Die Stadt fordert deshalb eine Tunnellösung. Nach Auffassung der Stadtspitze ließe sich damit die Belastung für die angrenzenden Quartiere deutlich reduzieren. Oberbürgermeister Link verweist unter anderem darauf, dass hohe Schallschutzwände in Verbindung mit der Hochlage dazu führen könnten, dass Anwohner nur noch wenige Stunden täglich Sonnenlicht erhalten. Sollte der Bund an der bisherigen Planung festhalten, zieht die Stadt rechtliche Schritte in Betracht.

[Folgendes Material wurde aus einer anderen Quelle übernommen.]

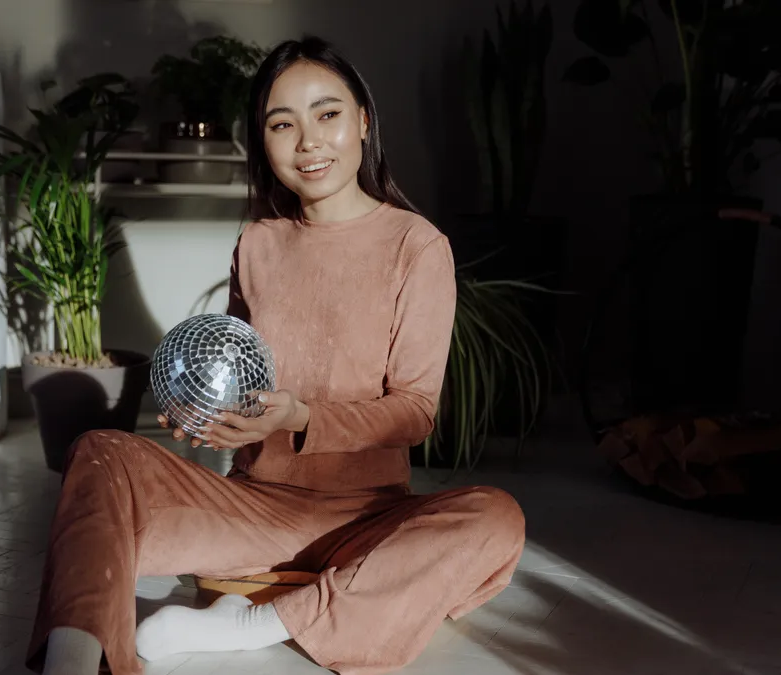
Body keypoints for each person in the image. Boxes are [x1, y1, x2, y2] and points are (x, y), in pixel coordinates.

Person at [28, 36, 526, 675]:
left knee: (495, 520)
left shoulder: (417, 245)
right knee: (99, 450)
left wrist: (299, 417)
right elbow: (239, 369)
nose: (308, 141)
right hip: (253, 512)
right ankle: (75, 659)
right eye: (281, 124)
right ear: (262, 141)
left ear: (364, 121)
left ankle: (250, 625)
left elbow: (416, 412)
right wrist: (204, 413)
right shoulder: (259, 242)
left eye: (327, 114)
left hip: (367, 521)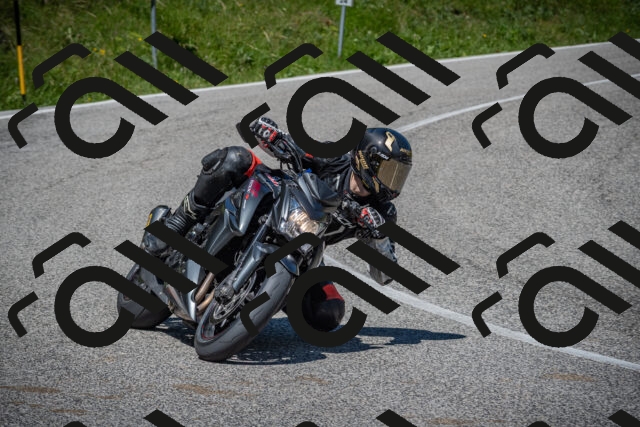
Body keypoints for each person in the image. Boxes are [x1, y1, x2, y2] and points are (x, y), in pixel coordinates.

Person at [144, 117, 413, 332]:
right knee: (236, 158)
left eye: (399, 175)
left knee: (329, 312)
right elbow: (298, 147)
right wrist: (272, 135)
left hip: (305, 246)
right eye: (390, 171)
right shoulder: (334, 158)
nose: (394, 182)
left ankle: (261, 300)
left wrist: (379, 237)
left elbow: (384, 276)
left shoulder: (382, 212)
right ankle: (178, 223)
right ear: (366, 161)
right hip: (277, 201)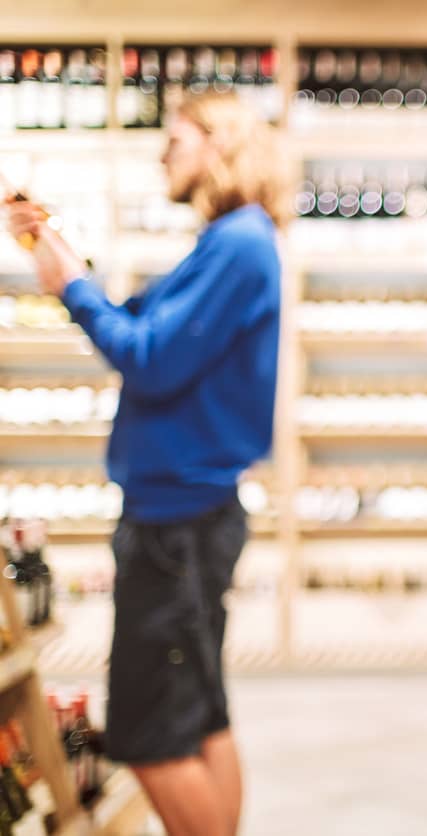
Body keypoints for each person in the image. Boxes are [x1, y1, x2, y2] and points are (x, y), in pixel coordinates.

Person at [4, 92, 287, 836]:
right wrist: (70, 270)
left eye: (176, 137)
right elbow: (145, 328)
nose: (164, 152)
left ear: (219, 146)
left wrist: (72, 289)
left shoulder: (238, 242)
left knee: (153, 738)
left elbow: (150, 359)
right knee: (198, 716)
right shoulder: (232, 241)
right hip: (189, 516)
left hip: (175, 526)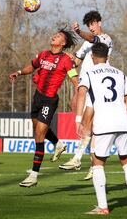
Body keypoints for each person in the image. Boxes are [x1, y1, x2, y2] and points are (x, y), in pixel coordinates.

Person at [9, 28, 79, 187]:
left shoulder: (65, 60)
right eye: (55, 34)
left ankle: (33, 176)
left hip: (49, 100)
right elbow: (31, 67)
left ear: (63, 43)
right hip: (38, 97)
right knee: (38, 128)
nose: (54, 36)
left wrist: (76, 95)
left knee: (39, 133)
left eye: (59, 36)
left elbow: (74, 78)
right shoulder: (43, 54)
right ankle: (58, 144)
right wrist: (19, 72)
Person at [76, 43, 127, 215]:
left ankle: (103, 207)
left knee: (97, 163)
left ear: (92, 57)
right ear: (108, 57)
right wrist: (117, 109)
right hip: (124, 123)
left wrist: (78, 119)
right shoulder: (120, 73)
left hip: (104, 124)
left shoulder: (89, 73)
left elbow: (81, 94)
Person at [59, 10, 113, 181]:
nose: (91, 27)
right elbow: (75, 62)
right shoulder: (85, 44)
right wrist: (62, 59)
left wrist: (78, 32)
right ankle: (90, 164)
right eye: (88, 25)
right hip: (86, 86)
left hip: (98, 86)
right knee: (89, 126)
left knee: (89, 124)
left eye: (93, 24)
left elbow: (92, 39)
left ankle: (79, 159)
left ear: (99, 23)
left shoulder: (105, 39)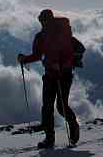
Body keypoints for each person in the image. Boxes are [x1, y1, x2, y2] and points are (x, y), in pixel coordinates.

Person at [18, 9, 79, 149]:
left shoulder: (54, 35)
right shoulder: (46, 36)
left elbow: (66, 53)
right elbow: (39, 55)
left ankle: (66, 129)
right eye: (43, 20)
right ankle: (52, 137)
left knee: (56, 106)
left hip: (59, 74)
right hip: (57, 74)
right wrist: (25, 59)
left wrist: (60, 65)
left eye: (44, 20)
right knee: (51, 107)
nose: (43, 22)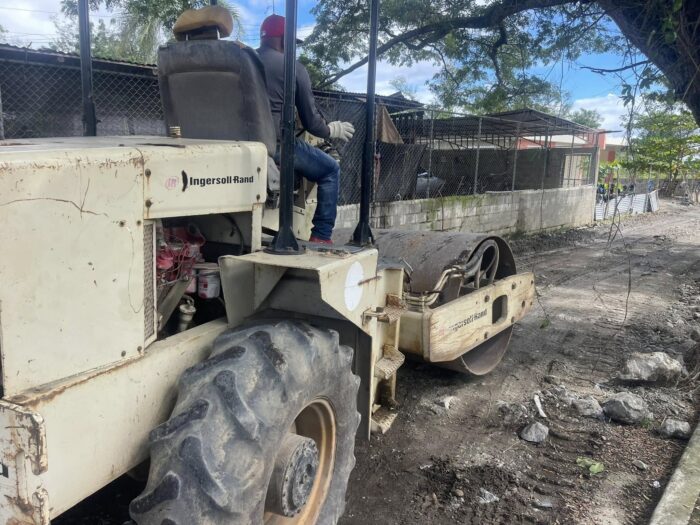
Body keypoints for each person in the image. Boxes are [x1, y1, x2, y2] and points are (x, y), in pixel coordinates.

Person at [257, 14, 355, 244]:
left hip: (240, 142)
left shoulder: (243, 61)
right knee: (330, 169)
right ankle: (321, 235)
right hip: (275, 145)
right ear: (284, 40)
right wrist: (331, 130)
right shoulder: (293, 68)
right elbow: (311, 123)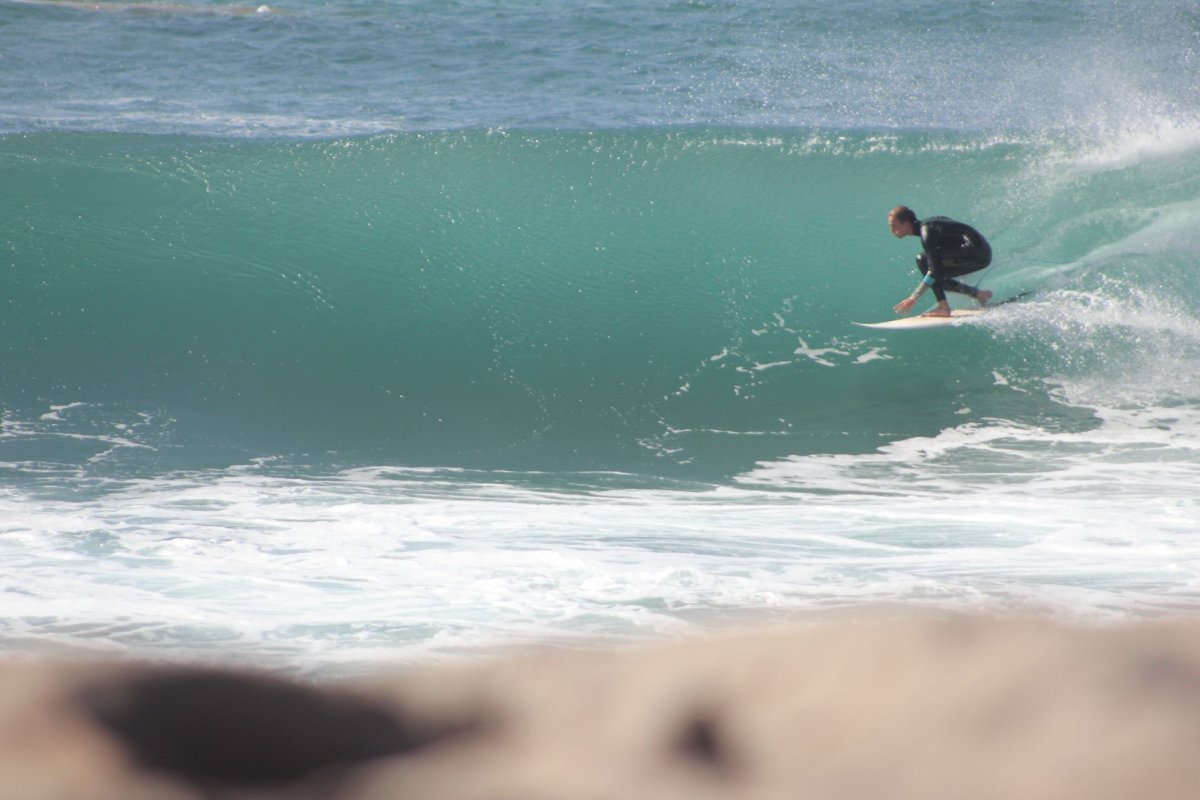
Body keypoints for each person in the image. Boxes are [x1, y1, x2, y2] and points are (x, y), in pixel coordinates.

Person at [888, 206, 993, 317]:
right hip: (983, 254)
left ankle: (943, 307)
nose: (891, 230)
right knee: (936, 278)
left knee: (923, 260)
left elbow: (933, 270)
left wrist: (913, 297)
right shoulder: (932, 226)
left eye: (893, 225)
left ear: (906, 223)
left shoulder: (927, 230)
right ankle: (979, 294)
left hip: (976, 250)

Autobahn GmbH verweist auf Kosten und Bauzeit

Die Autobahn GmbH lehnt die Tunnellösung bisher ab. Als Hauptgründe nennt sie deutlich höhere Kosten und eine längere Bauzeit. Nach ihren Angaben würde ein Tunnel rund 2,3 Milliarden Euro zusätzlich kosten. Zudem verweist sie auf eine Machbarkeitsstudie, wonach der geforderte Tunnel für Gefahrgut- und Schwerverkehr nicht nutzbar wäre. Diese Einschätzung wird auf kommunaler Seite zurückgewiesen. Dort wird argumentiert, dass es bundesweit zahlreiche Tunnel mit vergleichbaren Anforderungen gibt.

Brückenneubau beginnt, Streit um Gesamtausbau bleibt

Unstrittig ist bislang nur der Neubau einer maroden A59-Brücke, der mit einem symbolischen Spatenstich begonnen wurde. Der langfristig geplante Ausbau über 6,7 Kilometer bleibt dagegen hoch umkämpft. Besonders im Stadtteil Meiderich wächst der Protest. Dort befürchten viele Anwohner eine bis zu 46 Meter breite Autobahn unmittelbar an der Bebauung. Der Konflikt um die A59 entwickelt sich damit immer stärker zu einer Grundsatzfrage zwischen Verkehrsausbau, Stadtentwicklung und Lebensqualität.